> WORK REQUEST 1:
How many lines of the records contain the string "exceed", counting only matches with the same case? Give the number alone.

> SELECTED EXCERPT:
★ ★ ★ ★ ★ ★ ★
According to Agnes Callamard, the United Nations Special Rapporteur on Extra-Judicial Executions, the use of torture, the unfair trial and the fact that the accused were convicted on the basis of flimsy evidence turned these executions into extrajudicial killings.
Human rights defenders, journalists, media outlets and online bloggers continue to be targeted in Bahrain for reporting and expressing their opinions and beliefs. Further legislative restrictions were introduced that could be used to target human rights defenders, journalists, protestors and ordinary citizens using social media.
On 5th January, the Bahrain government issued Royal Decree 1/2017 granting the National Security Agency (NSA) judicial powers to arrest and detain civilians suspected of involvement in "terror crimes". NSA officials had already played a leading role in the brutal suppression of the 2011 pro-democracy protests, and the Bahrain Independent Commission of Inquiry (BICI) had issued recommendation 1718, requiring the Bahraini government to strip the NSA of law enforcement powers and limit its role to information gathering.
★ ★ ★ ★ ★ ★ ★
> RECORDS FOR THE EXERCISE:
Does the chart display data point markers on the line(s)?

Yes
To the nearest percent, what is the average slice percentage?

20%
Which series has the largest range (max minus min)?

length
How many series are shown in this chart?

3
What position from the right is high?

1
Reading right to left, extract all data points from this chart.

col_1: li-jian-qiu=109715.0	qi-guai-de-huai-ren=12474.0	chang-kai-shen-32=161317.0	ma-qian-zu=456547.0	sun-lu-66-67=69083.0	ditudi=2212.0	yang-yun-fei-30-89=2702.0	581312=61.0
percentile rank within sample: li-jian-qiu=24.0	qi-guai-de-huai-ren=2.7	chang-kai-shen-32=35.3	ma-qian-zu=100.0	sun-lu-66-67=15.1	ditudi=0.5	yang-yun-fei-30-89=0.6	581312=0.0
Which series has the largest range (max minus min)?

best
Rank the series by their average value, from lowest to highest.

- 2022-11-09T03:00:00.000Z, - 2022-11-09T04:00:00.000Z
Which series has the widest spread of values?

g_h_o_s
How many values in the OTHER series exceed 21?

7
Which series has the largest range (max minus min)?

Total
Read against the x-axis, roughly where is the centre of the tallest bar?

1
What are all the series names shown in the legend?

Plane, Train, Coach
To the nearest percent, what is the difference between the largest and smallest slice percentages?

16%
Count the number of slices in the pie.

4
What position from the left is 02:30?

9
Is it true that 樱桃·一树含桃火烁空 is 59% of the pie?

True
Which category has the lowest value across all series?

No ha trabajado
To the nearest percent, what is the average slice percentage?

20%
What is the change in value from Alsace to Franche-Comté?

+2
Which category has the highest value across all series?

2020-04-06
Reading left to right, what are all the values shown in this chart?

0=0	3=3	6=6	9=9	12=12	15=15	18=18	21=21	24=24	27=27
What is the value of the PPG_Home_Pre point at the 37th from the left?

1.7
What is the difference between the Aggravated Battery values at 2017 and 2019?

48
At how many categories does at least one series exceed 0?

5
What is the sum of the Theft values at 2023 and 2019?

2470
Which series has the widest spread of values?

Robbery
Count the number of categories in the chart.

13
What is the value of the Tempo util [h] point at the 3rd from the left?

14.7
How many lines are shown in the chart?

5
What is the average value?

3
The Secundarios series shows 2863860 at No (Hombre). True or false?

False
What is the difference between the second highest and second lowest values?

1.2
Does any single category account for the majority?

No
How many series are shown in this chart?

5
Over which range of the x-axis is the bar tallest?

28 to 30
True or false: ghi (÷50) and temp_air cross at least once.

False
★ ★ ★ ★ ★ ★ ★
> WORK REQUEST 2:
In the passage on Bahrain, which groups does it say continue to be targeted for reporting and expressing their opinions and beliefs?

> RESPONSE AREA 1:
2

> RESPONSE AREA 2:
Human rights defenders, journalists, media outlets, and online bloggers.